The preferred approach to validating input is to constrain what you allow from the beginning. It is much easier to validate data for known valid types, patterns, and ranges than it is to validate data by looking for known bad characters. When you design your application, you know what your application expects. The range of valid data is generally a more finite set than potentially malicious input. However, for defense in depth you may also want to reject known bad input and then sanitize the input.
To create an effective input validation strategy, be aware of the following approaches and their tradeoffs:
- Constrain input.
- Validate data for type, length, format, and range.
- Reject known bad input.
- Sanitize input.
Constraining input is about allowing good data. This is the preferred approach. The idea here is to define a filter of acceptable input by using type, length, format, and range. Define what is acceptable input for your application fields and enforce it. Reject everything else as bad data.
Constraining input may involve setting character sets on the server so that you can establish the canonical form of the input in a localized way.
Validate Data for Type, Length, Format, and Range
Use strong type checking on input data wherever possible, for example, in the classes used to manipulate and process the input data and in data access routines. For example, use parameterized stored procedures for data access to benefit from strong type checking of input fields.
String fields should also be length checked and in many cases checked for appropriate format. For example, ZIP codes, social security numbers, and so on have well defined formats that can be validated using regular expressions. Thorough checking is not only good programming practice; it makes it more difficult for an attacker to exploit your code. The attacker may get through your type check, but the length check may make executing his favorite attack more difficult.
Reject Known Bad Input
Deny "bad" data; although do not rely completely on this approach. This approach is generally less effective than using the "allow" approach described earlier and it is best used in combination. To deny bad data assumes your application knows all the variations of malicious input. Remember that there are multiple ways to represent characters. This is another reason why "allow" is the preferred approach.
While useful for applications that are already deployed and when you cannot afford to make significant changes, the "deny" approach is not as robust as the "allow" approach because bad data, such as patterns that can be used to identify common attacks, do not remain constant. Valid data remains constant while the range of bad data may change over time.
Sanitizing is about making potentially malicious data safe. It can be helpful when the range of input that is allowed cannot guarantee that the input is safe. This includes anything from stripping a null from the end of a user-supplied string to escaping out values so they are treated as literals.
Another common example of sanitizing input in Web applications is using URL encoding or HTML encoding to wrap data and treat it as literal text rather than executable script. HtmlEncode methods escape out HTML characters, and UrlEncode methods encode a URL so that it is a valid URI request.

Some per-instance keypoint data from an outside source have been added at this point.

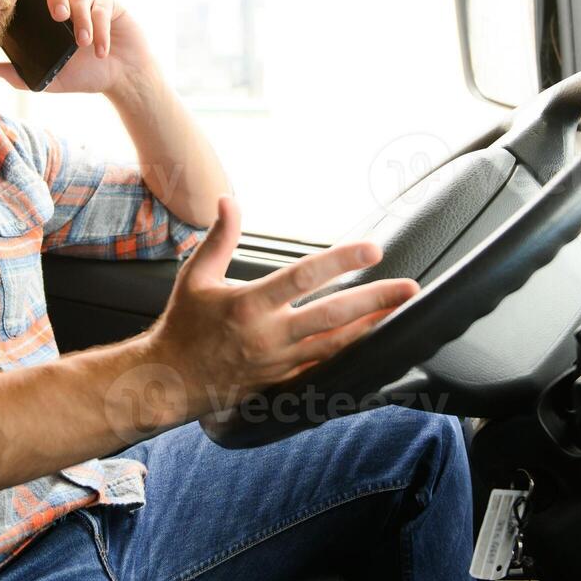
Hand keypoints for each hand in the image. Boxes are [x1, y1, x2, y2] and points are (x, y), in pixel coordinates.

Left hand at [0, 0, 155, 97]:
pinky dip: (101, 29)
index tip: (28, 10)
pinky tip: (100, 50)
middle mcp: (70, 1)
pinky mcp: (112, 5)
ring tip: (83, 44)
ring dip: (81, 21)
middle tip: (58, 17)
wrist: (123, 79)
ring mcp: (91, 1)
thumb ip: (22, 76)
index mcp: (53, 13)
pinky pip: (102, 8)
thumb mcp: (52, 79)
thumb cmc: (87, 74)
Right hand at [147, 196, 420, 417]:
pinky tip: (373, 343)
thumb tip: (228, 199)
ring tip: (400, 312)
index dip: (340, 262)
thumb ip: (219, 237)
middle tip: (408, 287)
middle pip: (331, 316)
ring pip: (335, 345)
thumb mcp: (195, 276)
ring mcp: (279, 362)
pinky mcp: (283, 380)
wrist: (172, 381)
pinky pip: (324, 367)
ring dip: (371, 327)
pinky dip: (352, 354)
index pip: (303, 277)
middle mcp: (268, 335)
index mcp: (248, 305)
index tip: (371, 249)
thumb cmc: (184, 324)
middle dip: (373, 300)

The following are examples applied to common input fields, using the preceding approaches:
- Last Name field. This is a good example where constraining input is appropriate In this case, you might allow string data in the range ASCII A-Z and a-z, and also hyphens and curly apostrophes (curly apostrophes have no significance to SQL) to handle names such as O'Dell. You would also limit the length to your longest expected value.

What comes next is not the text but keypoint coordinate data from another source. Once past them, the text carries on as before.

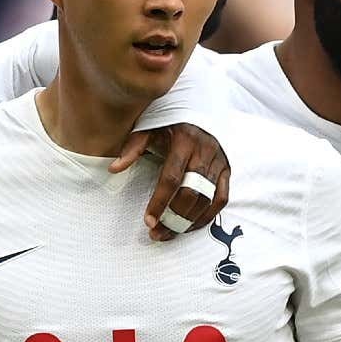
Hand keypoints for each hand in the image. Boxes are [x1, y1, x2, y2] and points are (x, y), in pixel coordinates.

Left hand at [113, 122, 230, 241]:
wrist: (199, 108)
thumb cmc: (169, 122)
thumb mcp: (149, 128)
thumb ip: (132, 147)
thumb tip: (114, 168)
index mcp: (184, 141)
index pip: (171, 178)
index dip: (160, 202)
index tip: (148, 220)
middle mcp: (205, 151)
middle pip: (191, 192)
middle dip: (174, 217)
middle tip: (157, 232)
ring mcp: (218, 162)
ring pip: (207, 199)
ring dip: (188, 221)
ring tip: (170, 233)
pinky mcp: (226, 170)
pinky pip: (221, 198)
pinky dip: (208, 216)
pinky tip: (191, 226)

- Quantity field. This is another case where constraining input works well. In this example, you might use a simple type and range restriction. For example, the input data may need to be a positive integer between 0 and 1000.
- Free-text field. Examples include comment fields on discussion boards. In this case, you might allow letters and spaces, and also common characters such as apostrophes, commas, and hyphens. The set that is allowed does not include less than and greater than signs, brackets, and braces.
Some applications might allow users to mark up their text using a finite set of script characters, such as bold "<b>", italic "<i>", or even include a link to their favorite URL. In the case of a URL, your validation should encode the value so that it is treated as a URL.
In an ideal scenario, an application checks for acceptable input for each field or entry point. However, if you have an existing Web application that does not validate user input, you need a stopgap approach to mitigate risk until you can improve your application's input validation strategy. While neither of the following approaches ensures safe handling of input, because that is dependent on where the input comes from and how it is used in your application, they are in practice today as quick fixes for short-term security improvement:
- HTML-encoding and URL-encoding user input when writing back to the client. In this case, the assumption is that no input is treated as HTML and all output is written back in a protected form. This is sanitization in action.
- Rejecting malicious script characters. This is a case of rejecting known bad input. In this case, a configurable set of malicious characters is used to reject the input. As described earlier, the problem with this approach is that bad data is a matter of context.